Делание фильма «Сказка сказок» было терапевтическим вытеснением моментов, которые на самом деле в тебе живут, приходят во сне, не дают покоя.

Перформанс в коммуналке
— Что вас подтолкнуло к такому восприятию мира?
— Недавно к нам в студию приходила девушка, которая пишет диссертацию по перформансу. Я этот перформанс всё своё детство видел. Когда шёл по коридору нашей тёмной коммуналки в Марьиной роще, а в дверь светило солнце — ничего лучше этого придумать невозможно. Или когда выходил во двор, где мои соседи колют дрова, готовясь к зиме, — в этом уже всё заложено, в том числе и драматургия определённая, потому что если они сейчас не привезут дрова, не распилят их, не поколют, то зимой будет просто элементарно холодно.

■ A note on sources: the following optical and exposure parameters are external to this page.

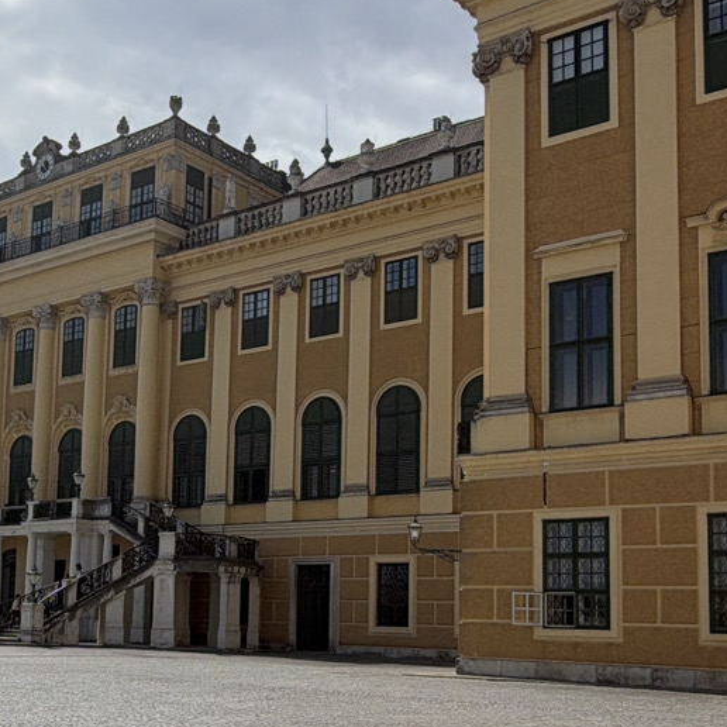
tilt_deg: +5.8
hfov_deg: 34.6
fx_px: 1141
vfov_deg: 34.9
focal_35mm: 48
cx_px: 180
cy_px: 507
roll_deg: -2.0
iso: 20
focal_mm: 2.22
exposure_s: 1/2237
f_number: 2.2
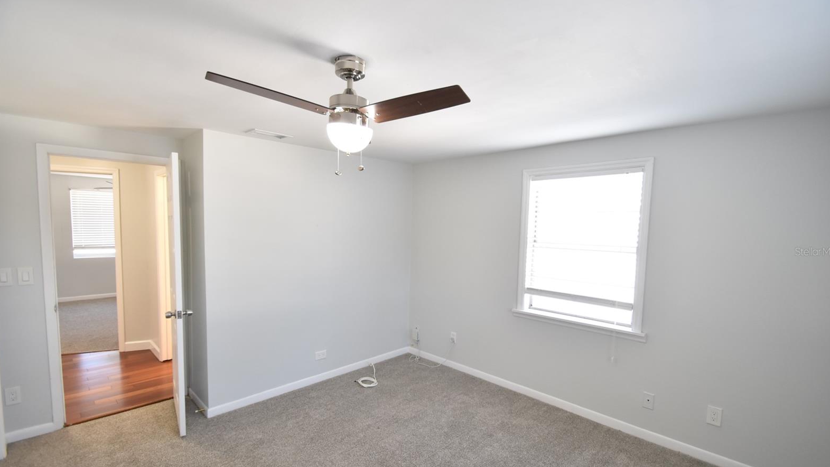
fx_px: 352
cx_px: 419
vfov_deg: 67.0
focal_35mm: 16
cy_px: 251
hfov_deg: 99.4
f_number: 3.5
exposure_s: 1/60
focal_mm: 10
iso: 800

Перформанс — это достаточно придуманная форма. Хотя не сомневаюсь, что там есть свои талантливые люди, но это тупик: искусство всё-таки на других путях. Вообще, два человека смотрят на одно и то же, а видят разное. Каждый видит свою живопись, свой текст — и слава богу. Это делает мир прекрасным. Мы видим его объёмным, стереоскопическим. Нет даже двух одинаковых листочков на одном дереве. Зная это, живёшь в абсолютном восторге перед жизнью.